Chapter 5, of the Project Report takes into account the Design for Human Development. It takes a village as a ‘repository world’ containing layers of human tradition, reflecting time and human destiny. The tradition on which this notion of village is based, yields a control system that orders life, subsistence, distinctions and desires. This ordering brings harmony and peace in social and economic life. The ancient sages had visualized a grand design for human development, leading to the formation of ‘self-thinking’, ‘self-organizing’ and ‘self-governing’ village India.
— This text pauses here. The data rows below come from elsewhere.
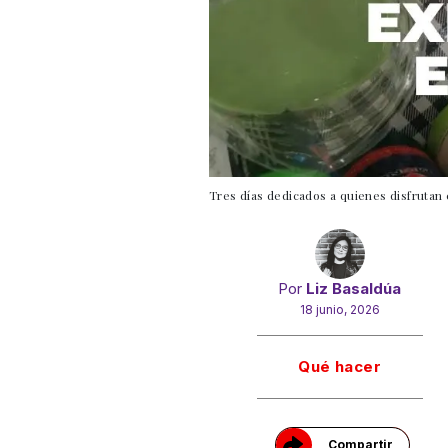
Tres días dedicados a quienes disfrutan
Por
Liz Basaldúa
18 junio, 2026
Gracias!
Qué hacer
Compartir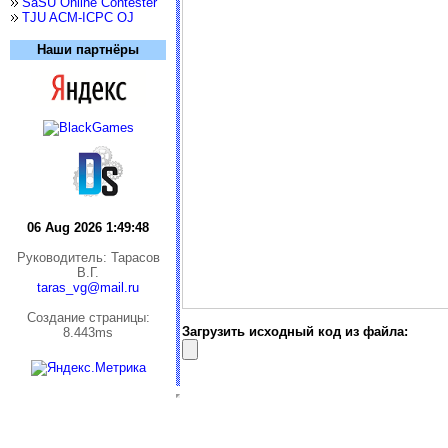
SaSU Online Contester
TJU ACM-ICPC OJ
Наши партнёры
06 Aug 2026 1:49:48
Руководитель: Тарасов
В.Г.
taras_vg@mail.ru
Cоздание страницы:
Загрузить исходный код из файла:
8.443ms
In the 20th century, the village India gained inspiration and strength from Mahatma Gandhi’s personal ethics, Vinoba Bhave’s bhoodan movement, and Rabindranath Tagore’s palli unayan. Modern developmentalism has resulted in more evil than good. Promises have turned into perils. Material development is limiting, and planners and reformers, unaware of this, create chaos at the operational level. The village study has recorded several examples of development mismanagement.

In conclusion, the Report presents inspiring examples of villages in Bihar and Assam which show that amidst violence there is non-violence amidst darkness there is light.